Since jarvis-installer#20, the jarvis-admin service entry in service-registry.json declares COMMAND_CENTER_ADMIN_KEY (required, secretRef: ADMIN_API_KEY), so a compose file generated by the installer gives the admin dashboard the key it needs to authenticate to command-center's admin API (Request Traces, node detail).
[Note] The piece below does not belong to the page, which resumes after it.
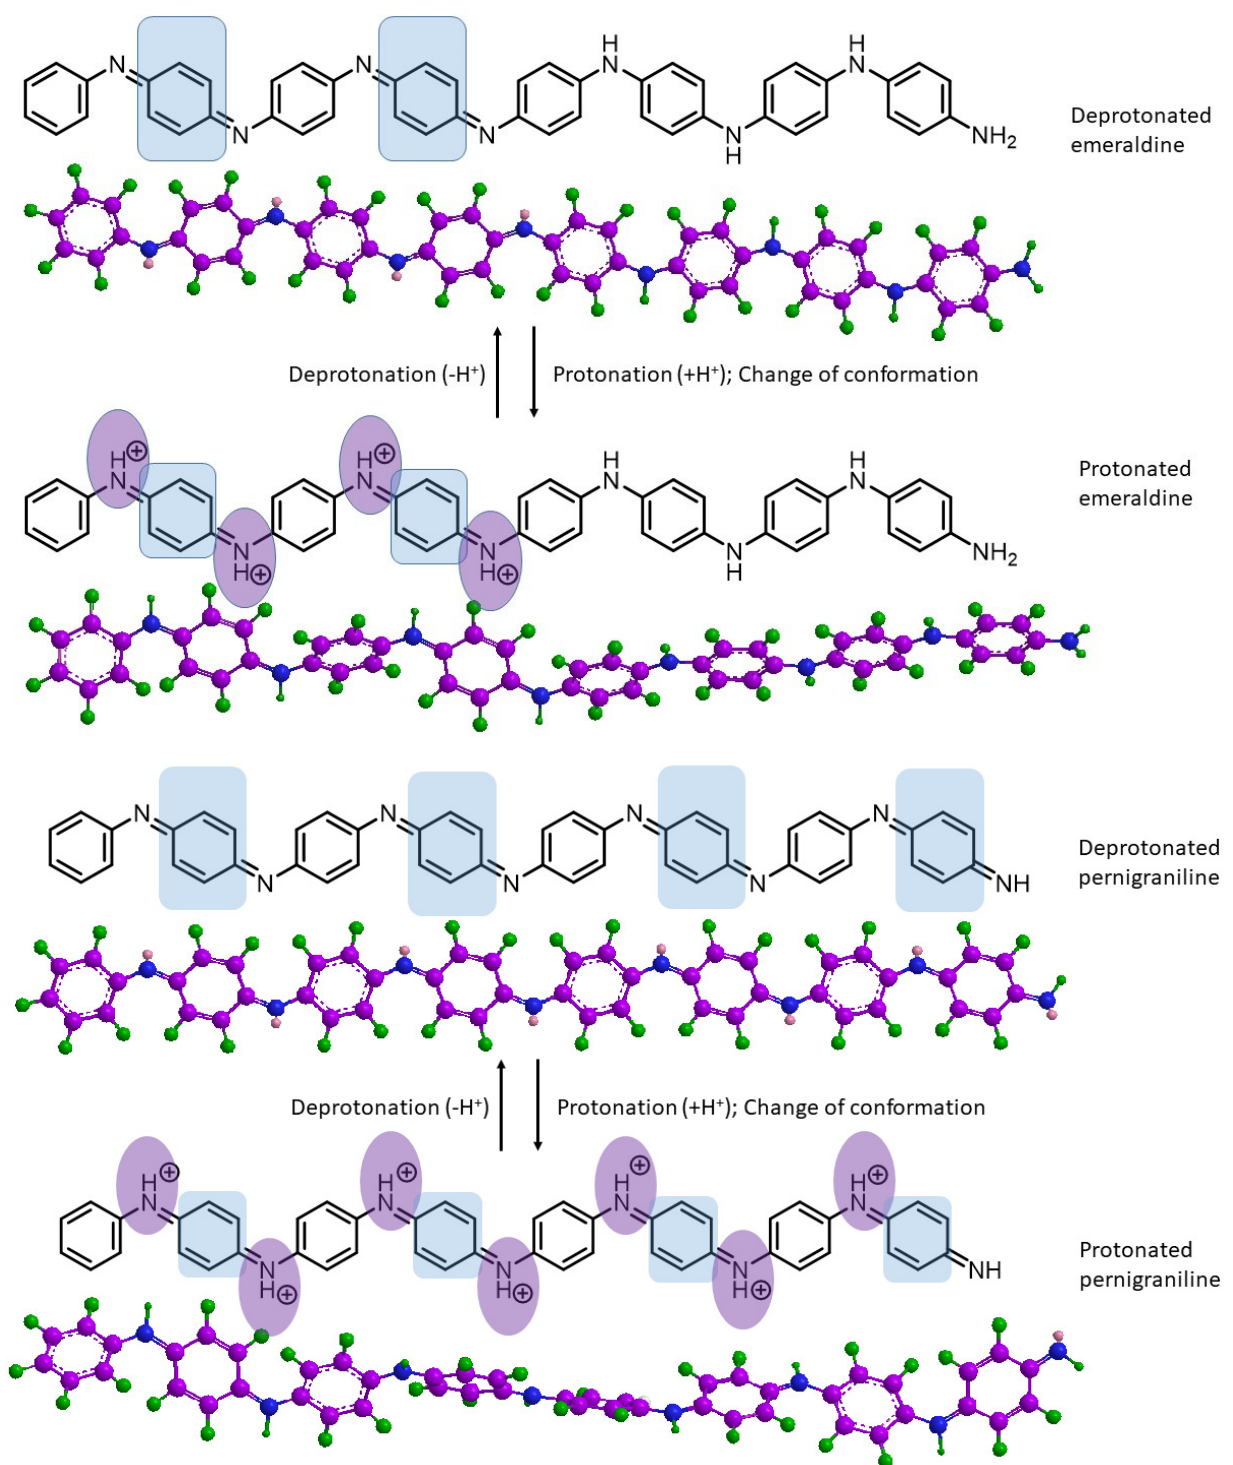
Figure 10. Different oxidation states of polyaniline and effects of oxidation on the conformation of the molecule. The protonated species of the polyaniline molecule are conducting, whereas the deprotonated species are non-conducting.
Previously this var was never emitted here, so commandCenterAdminKey defaulted to '' in any admin container started from an installer-generated compose, and command-center returned 401 once the traces router started requiring admin auth. The key shares the same ADMIN_API_KEY secret already generated for the admin service — no new secret is introduced. This is the installer-side twin of the same fix in the admin repo's own generator.

Supervised llm-proxy Launch (serve.sh)

Since jarvis-installer#21, the exported llm-proxy service's command is ["bash", "scripts/serve.sh"] (the supervised launcher the image ships, added in jarvis-llm-proxy-api#21) instead of a raw unsupervised dual-uvicorn shell command. serve.sh runs the API server in the foreground and supervises the model service, respawning it with backoff on a native crash (e.g. a llama.cpp segfault) — previously a crashed model service was never restarted and the API 503'd every request indefinitely while the container itself still looked healthy (the 2026-07-02 outage class, roadmap#59). Only compose-export-generator.ts emitted the old pattern — compose-generator.ts (interactive preview) relies on the image's own CMD for llm-proxy and was unaffected. This is the installer-side twin of the same fix in jarvis-admin's own generator (see Admin: Supervised llm-proxy Launch).

Named Volumes

The exported docker-compose.yml includes a top-level volumes: block declaring the two app-level named volumes. Without this declaration Docker Compose rejects the file at startup with invalid compose project.

Volume Used by service
whisper-voice-profiles jarvis-whisper-api
command-center-prompt-providers jarvis-command-center

Infrastructure services (postgres, Redis, Mosquitto) use bind mounts rather than named volumes and are not listed here.

Both compose-generator.ts (interactive preview) and compose-export-generator.ts (download) apply the same top-level volume declarations.

vs. Admin Wizard

Both the installer SPA and the jarvis-admin setup wizard generate Docker Compose stacks, but serve different use cases:

Installer SPA Admin Setup Wizard
Requires install No — runs in any browser Yes — admin binary (~7 MB)
Executes compose No — download only Yes — pulls images and starts services
Ongoing management No Yes — dashboard, model downloads, settings
Good for Scripted deploys, air-gapped prep Interactive first-time setup

For most installs, use the admin wizard via curl … | sh or npx @alexberardi/jarvis-admin — it handles the full install lifecycle interactively. Use the installer SPA when you need a compose file without running the admin binary first.